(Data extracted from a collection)
▼▼▼

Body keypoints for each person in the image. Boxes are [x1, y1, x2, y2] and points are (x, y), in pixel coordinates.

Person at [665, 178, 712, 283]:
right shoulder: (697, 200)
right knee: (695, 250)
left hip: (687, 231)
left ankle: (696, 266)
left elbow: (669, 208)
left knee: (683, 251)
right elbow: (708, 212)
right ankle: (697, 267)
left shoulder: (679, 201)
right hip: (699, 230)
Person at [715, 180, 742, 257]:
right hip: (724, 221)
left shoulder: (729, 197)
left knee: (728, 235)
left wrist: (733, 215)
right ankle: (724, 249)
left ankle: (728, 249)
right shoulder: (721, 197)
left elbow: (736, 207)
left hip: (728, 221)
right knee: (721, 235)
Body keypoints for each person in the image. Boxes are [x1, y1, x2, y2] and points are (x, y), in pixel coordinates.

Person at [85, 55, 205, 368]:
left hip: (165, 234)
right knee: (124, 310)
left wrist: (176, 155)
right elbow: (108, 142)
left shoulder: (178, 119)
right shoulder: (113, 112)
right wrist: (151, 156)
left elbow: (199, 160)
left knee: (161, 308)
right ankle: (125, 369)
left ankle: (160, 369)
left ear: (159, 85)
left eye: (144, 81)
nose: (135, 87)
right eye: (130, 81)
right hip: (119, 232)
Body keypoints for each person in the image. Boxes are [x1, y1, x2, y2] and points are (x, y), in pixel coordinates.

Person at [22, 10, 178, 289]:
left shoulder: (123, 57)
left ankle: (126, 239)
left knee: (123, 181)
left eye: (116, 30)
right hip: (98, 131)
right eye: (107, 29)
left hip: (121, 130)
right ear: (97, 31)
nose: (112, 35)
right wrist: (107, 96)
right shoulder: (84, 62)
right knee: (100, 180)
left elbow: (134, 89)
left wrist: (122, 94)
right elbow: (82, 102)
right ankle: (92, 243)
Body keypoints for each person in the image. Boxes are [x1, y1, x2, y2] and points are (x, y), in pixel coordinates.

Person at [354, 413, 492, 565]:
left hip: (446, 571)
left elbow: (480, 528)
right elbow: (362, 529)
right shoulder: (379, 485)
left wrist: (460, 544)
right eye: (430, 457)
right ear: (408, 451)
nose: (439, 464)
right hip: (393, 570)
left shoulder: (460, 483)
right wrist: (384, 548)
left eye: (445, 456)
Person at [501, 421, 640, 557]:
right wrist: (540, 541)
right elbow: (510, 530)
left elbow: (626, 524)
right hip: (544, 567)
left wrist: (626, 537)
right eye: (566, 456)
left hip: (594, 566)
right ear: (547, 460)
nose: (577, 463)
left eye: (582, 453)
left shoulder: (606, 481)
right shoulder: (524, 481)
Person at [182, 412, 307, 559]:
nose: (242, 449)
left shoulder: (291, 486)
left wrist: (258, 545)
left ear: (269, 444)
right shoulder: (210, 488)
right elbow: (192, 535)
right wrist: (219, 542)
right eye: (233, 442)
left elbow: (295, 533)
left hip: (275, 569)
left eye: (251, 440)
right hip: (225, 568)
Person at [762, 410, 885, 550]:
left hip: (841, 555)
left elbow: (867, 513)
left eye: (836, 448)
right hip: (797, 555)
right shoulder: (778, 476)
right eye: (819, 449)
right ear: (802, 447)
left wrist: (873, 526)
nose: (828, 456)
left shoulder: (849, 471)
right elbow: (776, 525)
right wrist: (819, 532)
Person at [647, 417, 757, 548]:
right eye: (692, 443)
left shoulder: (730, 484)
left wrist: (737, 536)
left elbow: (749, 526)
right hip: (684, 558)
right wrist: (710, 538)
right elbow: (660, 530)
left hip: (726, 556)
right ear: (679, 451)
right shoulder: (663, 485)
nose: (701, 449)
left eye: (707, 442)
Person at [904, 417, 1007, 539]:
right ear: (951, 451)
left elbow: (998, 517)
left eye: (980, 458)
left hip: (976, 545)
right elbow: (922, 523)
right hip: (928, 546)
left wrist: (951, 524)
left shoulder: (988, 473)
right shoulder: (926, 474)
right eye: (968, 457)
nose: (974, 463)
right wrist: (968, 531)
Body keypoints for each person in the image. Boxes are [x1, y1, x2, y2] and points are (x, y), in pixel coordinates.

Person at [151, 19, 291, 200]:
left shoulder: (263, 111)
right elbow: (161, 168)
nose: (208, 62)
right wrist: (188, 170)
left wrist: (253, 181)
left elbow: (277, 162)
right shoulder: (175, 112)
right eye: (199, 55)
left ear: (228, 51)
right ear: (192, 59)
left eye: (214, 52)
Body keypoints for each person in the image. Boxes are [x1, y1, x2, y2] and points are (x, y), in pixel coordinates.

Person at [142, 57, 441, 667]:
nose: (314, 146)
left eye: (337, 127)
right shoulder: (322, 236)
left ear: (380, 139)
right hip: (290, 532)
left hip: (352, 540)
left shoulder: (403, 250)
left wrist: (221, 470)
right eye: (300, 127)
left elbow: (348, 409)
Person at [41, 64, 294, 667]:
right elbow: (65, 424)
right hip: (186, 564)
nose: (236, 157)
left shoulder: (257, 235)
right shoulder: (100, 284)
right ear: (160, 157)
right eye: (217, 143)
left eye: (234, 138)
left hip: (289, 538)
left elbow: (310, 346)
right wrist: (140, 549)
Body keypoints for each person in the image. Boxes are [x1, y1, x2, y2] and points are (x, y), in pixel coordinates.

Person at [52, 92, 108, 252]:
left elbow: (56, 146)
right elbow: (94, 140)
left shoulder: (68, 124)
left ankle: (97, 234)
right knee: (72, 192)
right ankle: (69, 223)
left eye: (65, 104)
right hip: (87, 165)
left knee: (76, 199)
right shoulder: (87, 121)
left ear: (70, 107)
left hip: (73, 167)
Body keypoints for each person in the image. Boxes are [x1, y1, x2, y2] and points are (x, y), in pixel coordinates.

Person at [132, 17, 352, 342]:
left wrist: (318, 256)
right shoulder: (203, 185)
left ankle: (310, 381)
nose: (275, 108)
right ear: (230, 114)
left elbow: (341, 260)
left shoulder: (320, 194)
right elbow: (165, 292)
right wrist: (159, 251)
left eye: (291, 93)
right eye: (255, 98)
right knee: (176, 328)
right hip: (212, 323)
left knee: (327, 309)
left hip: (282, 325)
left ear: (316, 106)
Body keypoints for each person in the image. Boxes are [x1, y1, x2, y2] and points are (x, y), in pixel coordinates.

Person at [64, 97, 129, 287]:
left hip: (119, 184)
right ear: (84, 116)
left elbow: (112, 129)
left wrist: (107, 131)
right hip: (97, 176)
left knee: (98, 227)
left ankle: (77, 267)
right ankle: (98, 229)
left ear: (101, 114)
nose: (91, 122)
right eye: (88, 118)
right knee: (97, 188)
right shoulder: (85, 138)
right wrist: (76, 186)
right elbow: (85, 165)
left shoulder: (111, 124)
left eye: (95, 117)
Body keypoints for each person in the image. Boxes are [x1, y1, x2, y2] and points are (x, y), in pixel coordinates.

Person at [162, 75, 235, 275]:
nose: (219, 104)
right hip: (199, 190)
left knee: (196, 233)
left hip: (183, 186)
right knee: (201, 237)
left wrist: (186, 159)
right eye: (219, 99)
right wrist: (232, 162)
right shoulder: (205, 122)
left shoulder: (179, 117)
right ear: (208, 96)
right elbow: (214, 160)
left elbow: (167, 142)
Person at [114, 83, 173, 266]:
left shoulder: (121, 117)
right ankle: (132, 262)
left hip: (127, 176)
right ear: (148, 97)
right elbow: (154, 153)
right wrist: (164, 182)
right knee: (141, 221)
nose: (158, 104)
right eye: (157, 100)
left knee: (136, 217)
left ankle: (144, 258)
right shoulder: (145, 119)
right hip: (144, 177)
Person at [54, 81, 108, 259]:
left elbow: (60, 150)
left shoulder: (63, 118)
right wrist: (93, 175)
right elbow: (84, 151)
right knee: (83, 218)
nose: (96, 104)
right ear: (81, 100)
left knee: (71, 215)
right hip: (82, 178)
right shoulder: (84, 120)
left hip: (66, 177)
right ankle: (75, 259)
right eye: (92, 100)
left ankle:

▲▲▲

Above are the entries. Quote exactly the lines from the one bearing "left ear: (380, 139)" through the one bearing "left elbow: (310, 346)".

• **YOUR RESPONSE**:
left ear: (380, 139)
right hip: (290, 532)
left hip: (352, 540)
left shoulder: (403, 250)
left wrist: (221, 470)
right eye: (300, 127)
left elbow: (348, 409)
Person at [41, 64, 294, 667]:
right elbow: (65, 424)
right hip: (186, 564)
nose: (236, 157)
left shoulder: (257, 235)
right shoulder: (100, 284)
right ear: (160, 157)
right eye: (217, 143)
left eye: (234, 138)
left hip: (289, 538)
left elbow: (310, 346)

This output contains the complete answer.